Un altro esempio dalla chat: “ho il diabete da un anno e mezzo! È iniziato così velocemente che non ho capito niente, sono andata in ospedale con una glicemia a 670 e mi sono svegliata dopo un sonno profondo… non sapevo cosa fosse, ero molto spaventata ma grazie a lei Alessia ho superato tutto, lei ha creduto in me dal primo istante, mi ha incoraggiato e sostenuto, ora sto bene seguo la terapia e non mi arrendo mai. Grazie a voi, braccialetti, mi sento sempre piu sicura”

Così hanno avuto inizio anche gli incontri del gruppo “dal vivo”, le pizzate e gli incontri di formazione.

E le ricadute positive sulla salute non hanno tardato ad arrivare: tutti i ragazzi hanno migliorato la glicata e hanno acquisito sicurezza e autonomia nella gestione della malattia

Qual è il ruolo dell’infermiere con il paziente diabetico?

Non si tratta di sostituirsi al medico nella diagnosi o nell’assegnazione della terapia. Ogni professionalità ha un suo ruolo ben preciso e l’infermiere si colloca in un punto strategico della relazione di cura.

Spesso il paziente si gela di fronte al medico: non dice tutto quello che dovrebbe, si autocensura, non fa le domande che vorrebbe. Sono io, come infermiera, che riesco a intercettare questi bisogni inespressi o informazioni (per esempio sugli effetti collaterali della terapia) che sono indispensabili al medico per svolgere bene il suo lavoro.

È il caso per esempio della disfunzione erettile che può colpire le persone con diabete: i pazienti non ne parlano con il medico per imbarazzo, ma visto che durante l’educazione terapeutica affronto questo argomento, e lo faccio con un linguaggio più colloquiale, è facile che colgano l’occasione per dirlo a me.
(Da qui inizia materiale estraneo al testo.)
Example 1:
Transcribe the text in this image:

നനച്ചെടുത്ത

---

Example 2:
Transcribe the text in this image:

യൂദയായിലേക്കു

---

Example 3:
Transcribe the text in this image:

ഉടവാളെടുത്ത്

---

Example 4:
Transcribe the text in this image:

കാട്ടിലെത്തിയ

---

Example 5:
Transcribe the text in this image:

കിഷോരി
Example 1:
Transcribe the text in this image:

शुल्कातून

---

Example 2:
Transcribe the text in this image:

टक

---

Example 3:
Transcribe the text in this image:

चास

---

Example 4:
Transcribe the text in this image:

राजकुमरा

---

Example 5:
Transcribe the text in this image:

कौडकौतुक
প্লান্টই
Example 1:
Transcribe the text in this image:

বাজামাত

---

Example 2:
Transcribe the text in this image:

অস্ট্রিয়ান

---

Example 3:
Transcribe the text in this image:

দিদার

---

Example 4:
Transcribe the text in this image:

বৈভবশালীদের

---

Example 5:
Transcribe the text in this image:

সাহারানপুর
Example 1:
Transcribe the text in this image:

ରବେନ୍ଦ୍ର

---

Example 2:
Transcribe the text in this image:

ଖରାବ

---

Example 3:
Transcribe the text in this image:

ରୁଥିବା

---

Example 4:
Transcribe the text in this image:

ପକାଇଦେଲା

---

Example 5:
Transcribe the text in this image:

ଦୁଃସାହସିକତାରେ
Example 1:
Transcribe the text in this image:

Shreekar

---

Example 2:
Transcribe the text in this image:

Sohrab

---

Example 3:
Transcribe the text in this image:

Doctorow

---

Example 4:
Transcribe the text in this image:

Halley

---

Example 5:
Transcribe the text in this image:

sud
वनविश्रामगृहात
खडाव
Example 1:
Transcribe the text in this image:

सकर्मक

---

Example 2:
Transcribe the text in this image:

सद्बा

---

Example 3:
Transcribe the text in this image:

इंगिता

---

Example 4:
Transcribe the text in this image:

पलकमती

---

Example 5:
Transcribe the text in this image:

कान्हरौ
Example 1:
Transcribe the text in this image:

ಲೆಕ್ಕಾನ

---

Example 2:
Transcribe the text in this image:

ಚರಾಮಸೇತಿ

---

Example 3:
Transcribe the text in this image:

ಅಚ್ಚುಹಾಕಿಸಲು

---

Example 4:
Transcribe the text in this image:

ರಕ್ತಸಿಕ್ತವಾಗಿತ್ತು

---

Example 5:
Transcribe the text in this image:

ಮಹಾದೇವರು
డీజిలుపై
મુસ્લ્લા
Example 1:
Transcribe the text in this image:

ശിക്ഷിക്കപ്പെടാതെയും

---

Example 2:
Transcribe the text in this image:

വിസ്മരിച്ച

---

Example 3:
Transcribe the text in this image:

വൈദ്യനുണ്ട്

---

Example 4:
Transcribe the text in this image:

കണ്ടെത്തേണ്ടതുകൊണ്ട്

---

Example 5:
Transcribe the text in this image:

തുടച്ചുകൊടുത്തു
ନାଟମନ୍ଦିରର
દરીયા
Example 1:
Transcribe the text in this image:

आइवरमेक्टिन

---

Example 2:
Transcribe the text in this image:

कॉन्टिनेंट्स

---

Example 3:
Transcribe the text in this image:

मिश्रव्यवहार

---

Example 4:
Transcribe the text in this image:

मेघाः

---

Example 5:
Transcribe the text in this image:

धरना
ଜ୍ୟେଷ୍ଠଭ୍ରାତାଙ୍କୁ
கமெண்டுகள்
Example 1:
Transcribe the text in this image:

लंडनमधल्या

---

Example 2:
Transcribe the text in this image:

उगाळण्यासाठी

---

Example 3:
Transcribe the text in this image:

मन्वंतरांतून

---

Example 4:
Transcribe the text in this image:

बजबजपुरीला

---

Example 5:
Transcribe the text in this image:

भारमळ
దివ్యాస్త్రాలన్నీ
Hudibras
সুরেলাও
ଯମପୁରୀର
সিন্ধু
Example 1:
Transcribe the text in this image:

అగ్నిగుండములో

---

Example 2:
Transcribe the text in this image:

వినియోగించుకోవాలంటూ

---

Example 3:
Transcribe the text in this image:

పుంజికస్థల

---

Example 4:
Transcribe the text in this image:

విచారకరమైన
In questo modo, più volte ho potuto agire da mediatore, intercettando il bisogno e favorendo la relazione con il medico, che può così occuparsi di trattare e risolvere questo disturbo con la terapia adeguata.
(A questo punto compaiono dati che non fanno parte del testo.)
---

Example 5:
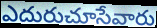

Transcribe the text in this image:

ఎదురుచూసేవారు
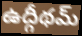
ఉద్గీథమ్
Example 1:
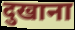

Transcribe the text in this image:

दुखाना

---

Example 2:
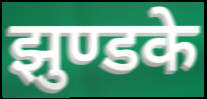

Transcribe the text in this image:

झुण्डके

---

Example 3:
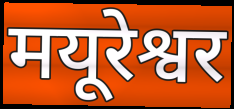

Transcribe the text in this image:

मयूरेश्वर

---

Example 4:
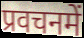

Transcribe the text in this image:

प्रवचनमें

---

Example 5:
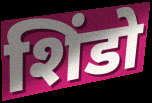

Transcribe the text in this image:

शिंडो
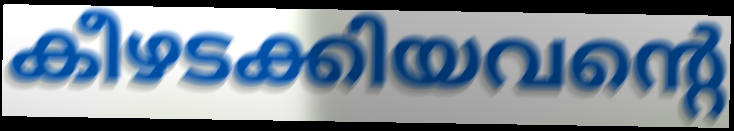
കീഴടക്കിയവന്റെ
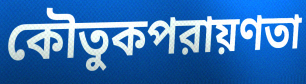
কৌতুকপরায়ণতা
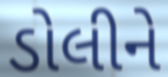
ડોલીને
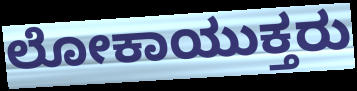
ಲೋಕಾಯುಕ್ತರು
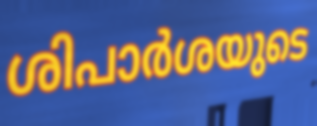
ശിപാർശയുടെ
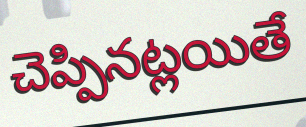
చెప్పినట్లయితే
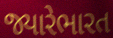
જ્યારેભારત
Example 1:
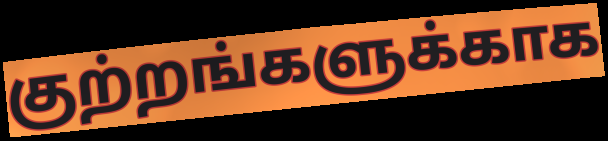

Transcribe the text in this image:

குற்றங்களுக்காக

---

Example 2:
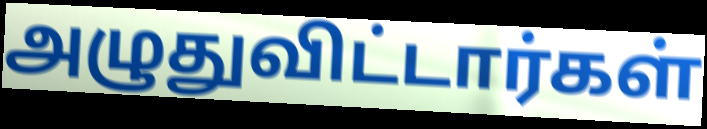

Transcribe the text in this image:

அழுதுவிட்டார்கள்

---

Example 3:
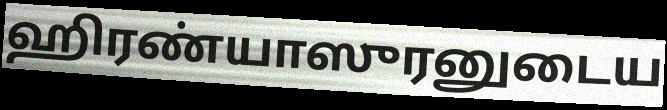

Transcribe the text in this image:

ஹிரண்யாஸுரனுடைய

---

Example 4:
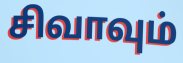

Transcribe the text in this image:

சிவாவும்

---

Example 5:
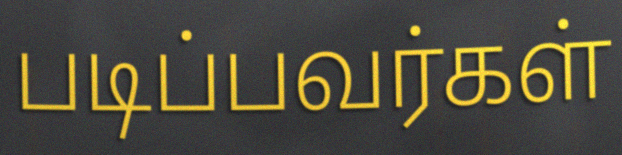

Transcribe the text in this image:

படிப்பவர்கள்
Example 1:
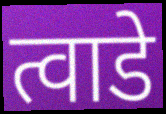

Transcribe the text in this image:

त्वाडे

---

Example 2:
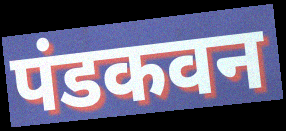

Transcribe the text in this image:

पंडकवन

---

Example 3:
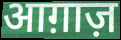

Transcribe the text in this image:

आग़ाज़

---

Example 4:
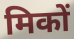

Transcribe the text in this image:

मिकों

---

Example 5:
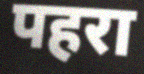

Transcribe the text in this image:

पहरा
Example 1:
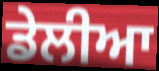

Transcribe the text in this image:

ਡੇਲੀਆ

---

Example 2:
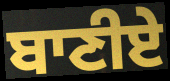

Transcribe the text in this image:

ਬਾਣੀਏ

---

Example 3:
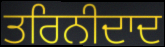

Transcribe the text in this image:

ਤਰਿਨੀਦਾਦ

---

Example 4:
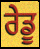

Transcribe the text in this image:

ਰੇਡੂ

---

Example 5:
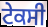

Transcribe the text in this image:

ਟੇਕਸੀ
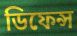
ডিফেন্স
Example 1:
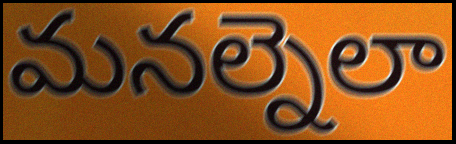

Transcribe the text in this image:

మనల్నెలా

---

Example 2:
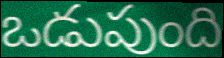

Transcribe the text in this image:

ఒడుపుంది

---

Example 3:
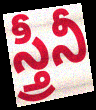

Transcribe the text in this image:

స్త్రీనీ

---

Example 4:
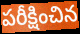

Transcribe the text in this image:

పరీక్షించిన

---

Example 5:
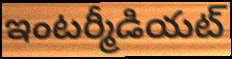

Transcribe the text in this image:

ఇంటర్మీడియట్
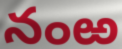
నంఱ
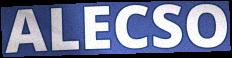
ALECSO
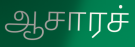
ஆசாரச்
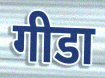
गीडा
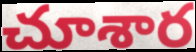
చూశార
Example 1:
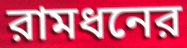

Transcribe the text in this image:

রামধনের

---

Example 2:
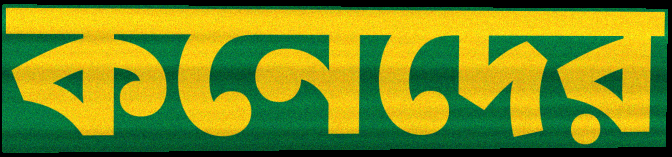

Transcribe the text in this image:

কনেদের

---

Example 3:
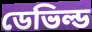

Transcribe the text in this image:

ডেভিল্ড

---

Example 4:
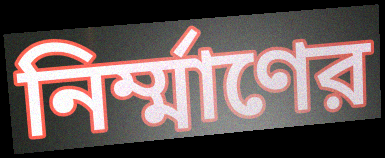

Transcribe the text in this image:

নির্ম্মাণের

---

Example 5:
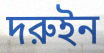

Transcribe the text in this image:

দরুইন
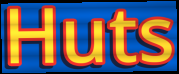
Huts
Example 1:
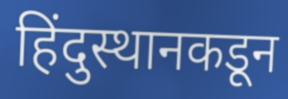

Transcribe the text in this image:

हिंदुस्थानकडून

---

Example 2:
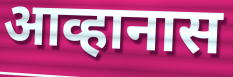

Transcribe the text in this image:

आव्हानास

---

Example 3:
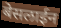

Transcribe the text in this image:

बेसलाईन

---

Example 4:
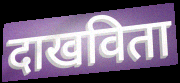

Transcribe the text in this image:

दाखविता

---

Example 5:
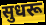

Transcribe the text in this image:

सुधरू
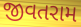
જીવતરામ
E poi c’è l’educazione terapeutica, così fondamentale in diabetologia

L’educazione che viene fornita al momento della diagnosi non è sufficiente. Il paziente non acquisisce le informazioni che gli vengono fornite, è ancora troppo impegnato ad accusare il colpo, a capire che cosa è successo.

Per garantire un’educazione terapeutica efficace, bisogna capire quanta conoscenza ha il paziente della malattia e bisogna stimolare l’interesse e il desiderio di saperne di più. Per esempio per i Braccialetti Blu ho organizzato incontri con diversi specialisti (oculisti, nefrologi) per promuovere una conoscenza migliore della malattia, per responsabilizzarli e renderli attivi rispetto al processo di cura

Ma soprattutto bisogna capire che rapporto ha il paziente con la malattia. Un paziente che mi dice “non ho il diabete, ho la glicemia” è un paziente che forse non ha accettato la sua malattia, che si vergogna o che la rifiuta.

Come hai conosciuto la medicina narrativa?

Credo di aver sempre adottato questo tipo di approccio inconsapevolmente, in maniera un po’ naïf. Quello che da sempre cerco di fare nei colloqui con i pazienti è mettermi nei loro panni, ascoltando la loro storia personale. A volte in medicina manca proprio questo aspetto umano, sapermi mettere nei panni dell’altro fa parte della mia professionalità.

Poi ho scoperto Rita Charon, che alla Columbia University insegna ai medici ad applicare le competenze narrative, prima attraverso alcuni video disponibili online, poi documentandomi leggendo articoli e libri.

Con i braccialetti Blu ho voluto approfondire questo tema e grazie alla collaborazione con una psicoterapeuta, la dottoressa Antonella Lo Conte, abbiamo organizzato 5 incontri serali per parlare dell’esperienza di malattia, dei vissuti, delle emozioni e del significato che ciascuno attribuisce alla malattia.

È stata anche l’occasione per testare una cartella parallela. La cartella parallela a differenza della cartella clinica, che raccoglie le indagini diagnostiche e il percorso di cura, si concentra sul ruolo relazionale e terapeutico del racconto della malattia da parte del paziente, condiviso con il clinico che lo cura. Paure, ansie, idee, punti di vista, aspettative e desideri sulla cura, connessioni tra la malattia e il contesto familiare, sociale, lavorativo. L’obiettivo è avere a disposizione strumenti innovativi per valutare l’impatto del diabete sulla qualità della vita delle persone. È così più naturale aiutarli a capire, sviluppare strategie educative, analizzare la direzione che sta prendendo la storia della malattia.